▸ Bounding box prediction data
☆ ☆ ☆ ☆
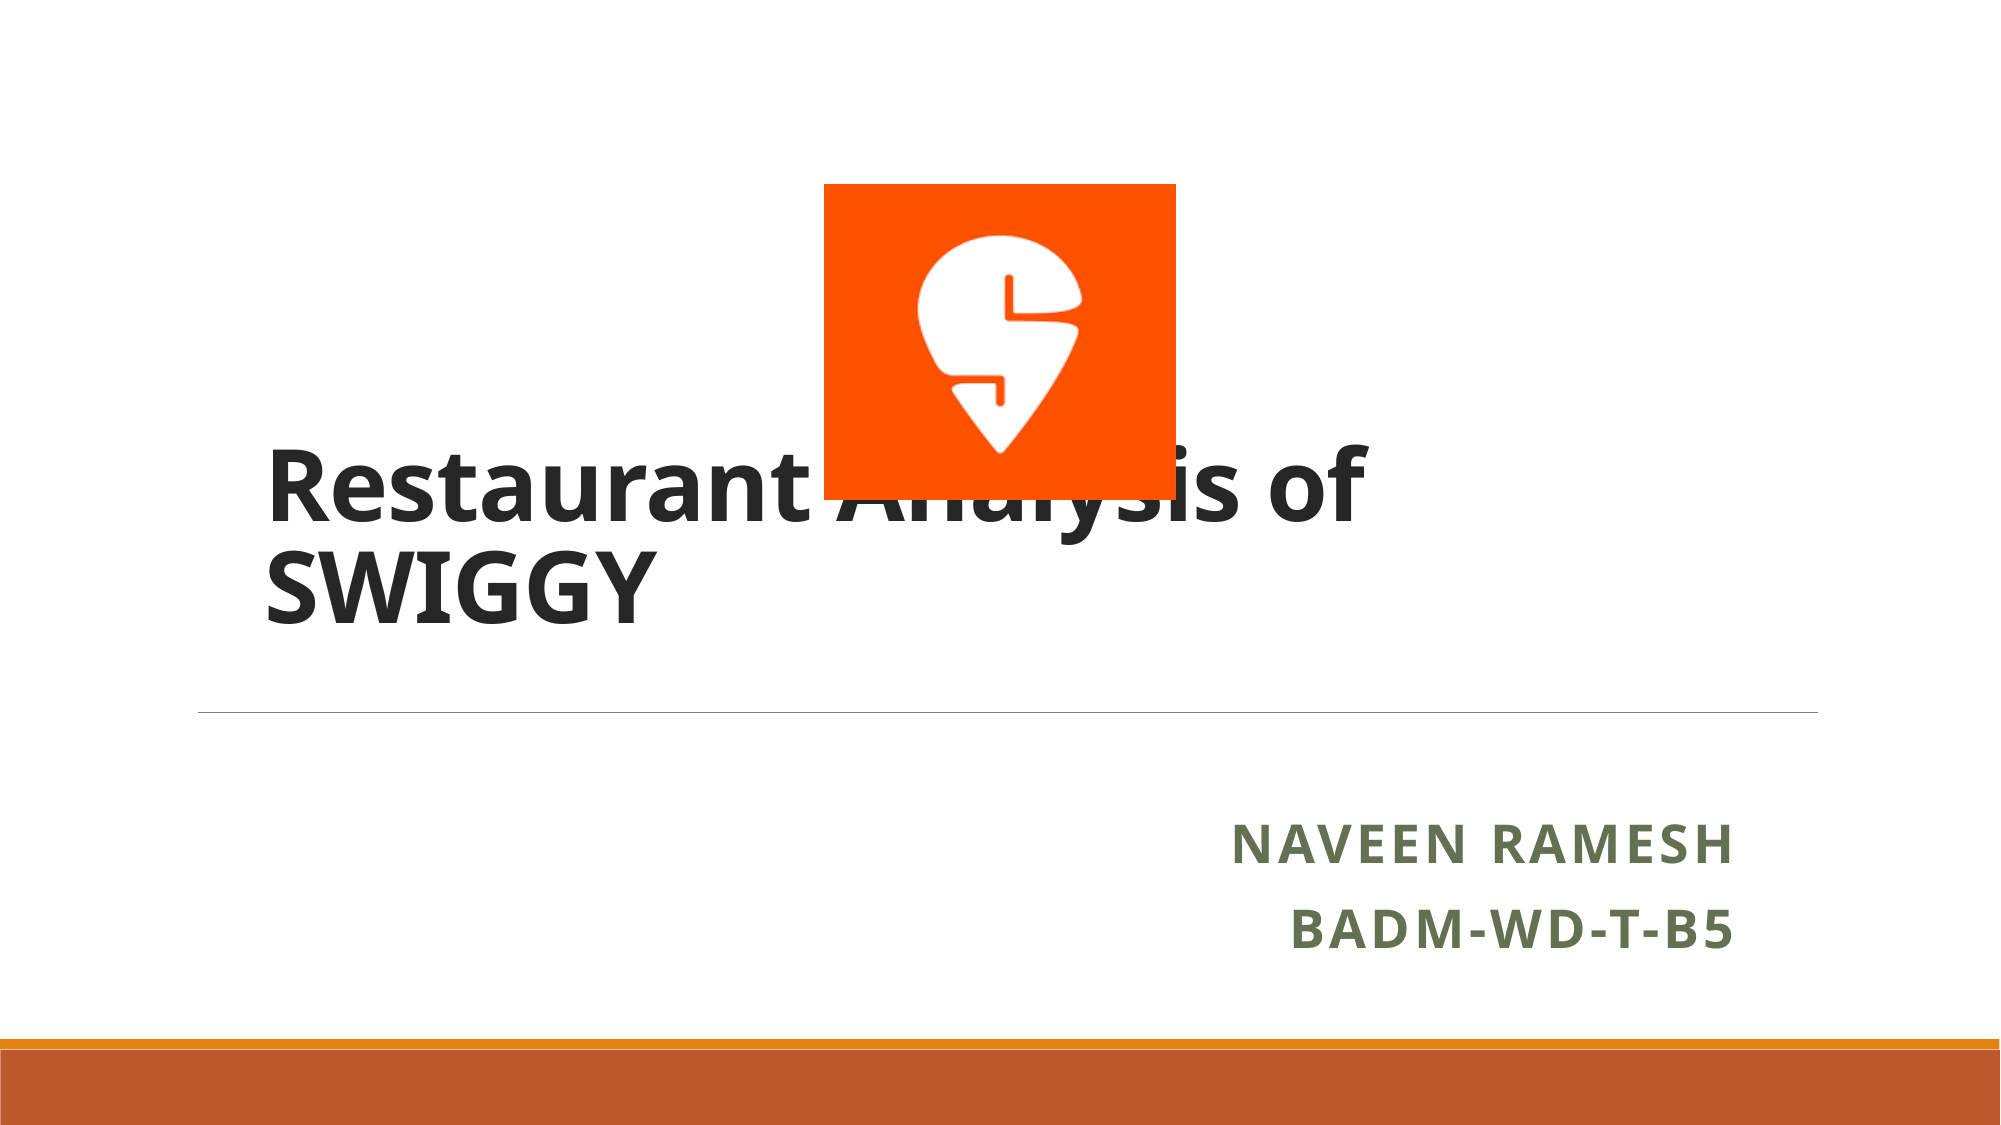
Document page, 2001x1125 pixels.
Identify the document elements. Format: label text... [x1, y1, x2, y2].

subtitle Naveen Ramesh BADM-WD-T-B5 [249, 651, 1750, 969]
picture [823, 183, 1177, 501]
title Restaurant Analysis of SWIGGY [249, 184, 1750, 651]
☆ ☆ ☆ ☆
▸ What you will do
Starting with the top line, write out all the data above exactly; keep the pictures out.

▸ Response
Document page, 2001x1125 pixels.
Identify the document elements. Format: label text... [x1, y1, x2, y2].

subtitle Naveen Ramesh BADM-WD-T-B5 [249, 651, 1750, 969]
picture [823, 183, 1177, 501]
title Restaurant Analysis of SWIGGY [249, 184, 1750, 651]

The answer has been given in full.